4.4 API module: FastAPI minimalist implementation

Automatically generate online interface documentation (visithttp://localhost:8000/docsorhttp://localhost:8000/redoc), supports cross-domain debugging by default.

from fastapi import FastAPI, Depends
from fastapi.middleware.cors import CORSMiddleware
from typing import Optional

# 初始化 FastAPI
app = FastAPI(title="高效代理池API", description="轻量级异步代理池接口文档", version="1.0.0")

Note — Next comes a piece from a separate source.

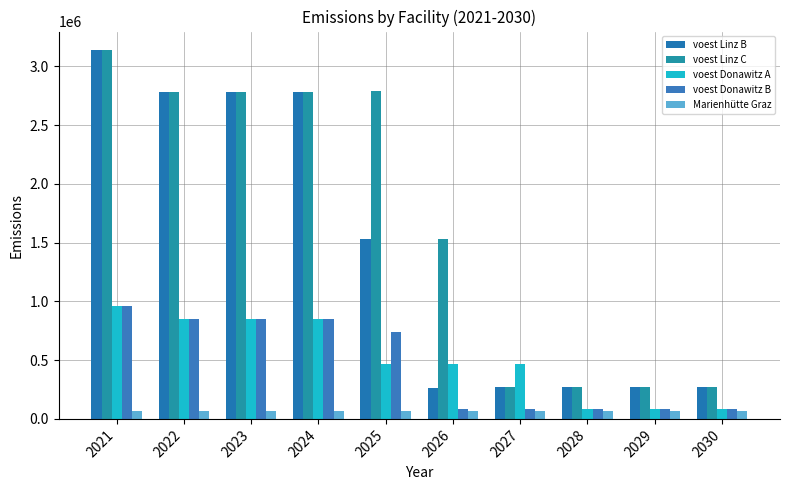

Does the chart contain any negative values?

No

# 允许所有来源跨域(生产环境需改为 IP 白名单)
app.add_middleware(
    CORSMiddleware,
    allow_origins=["*"],
    allow_methods=["GET"],
    allow_headers=["*"],
)

# 依赖注入:获取 Redis 连接池
def get_redis_pool() -> RedisProxyPool:
    return RedisProxyPool()

@app.get("/")
async def root():
    return {"status": "running", "docs": "/docs"}

@app.get("/random")
async def get_random_proxy(redis: RedisProxyPool = Depends(get_redis_pool)) -> dict:
    """随机获取一个有效代理(优先 100 分)"""
    proxy = redis.random()
    return {"code": 200, "proxy": proxy} if proxy else {"code": 404, "msg": "暂无可用代理"}

@app.get("/count")
async def get_proxy_count(redis: RedisProxyPool = Depends(get_redis_pool)) -> dict:
    """获取当前代理池的总代理数"""
    return {"code": 200, "count": redis.count()}

5. Best Practices

5.1 Multi-source collection ensures diversity

Connect to at least 5-10 different free proxy sources (Quick Proxy, West Spur, 89IP, etc.), and paid proxies can be stored separately in layersproxies_paidIn the Sorted Set, the API supports specifyinglayer=paidGet.

5.2 Automatic collection trigger

When the available agents (full score/top 100) in the agent pool are less than the threshold (for example, 10), the scheduling module automatically triggers the collection task to avoid agent supply interruption.

5.3 Monitoring alarms

Using logurufile_handlerMonitoring with Prometheus + Grafana:

-Total number of proxy pools

  • Number of full-score agents
  • Agent expiration/new rate

6. Rapid deployment

6.1 Docker single node deployment

createDockerfileandrequirements.txt

FROM python:3.11-slim

WORKDIR /app

COPY requirements.txt .
COPY main.py .  # 假设所有核心代码整合到 main.py

RUN pip install --no-cache-dir -r requirements.txt -i https://pypi.tuna.tsinghua.edu.cn/simple

EXPOSE 8000

CMD ["uvicorn", "main:app", "--host", "0.0.0.0", "--port", "8000"]

6.2 Docker Compose pulls up Redis + proxy pool

createdocker-compose.yml

version: '3.8'

services:
  redis:
    image: redis:7-alpine
    container_name: proxy-pool-redis
    restart: always
    ports:
      - "6379:6379"
    volumes:
      - redis-data:/data

  proxy-pool:
    build: .
    container_name: proxy-pool
    restart: always
    ports:
      - "8000:8000"
    depends_on:
      - redis
    environment:
      - REDIS_HOST=redis
      - REDIS_PORT=6379

volumes:
  redis-data:

Start command:

docker-compose up -d

Following this guide, you can build a usable lightweight proxy pool in 10 minutes. Later, you can expand hierarchical management, quality score refinement, multi-node deployment and other functions according to your needs.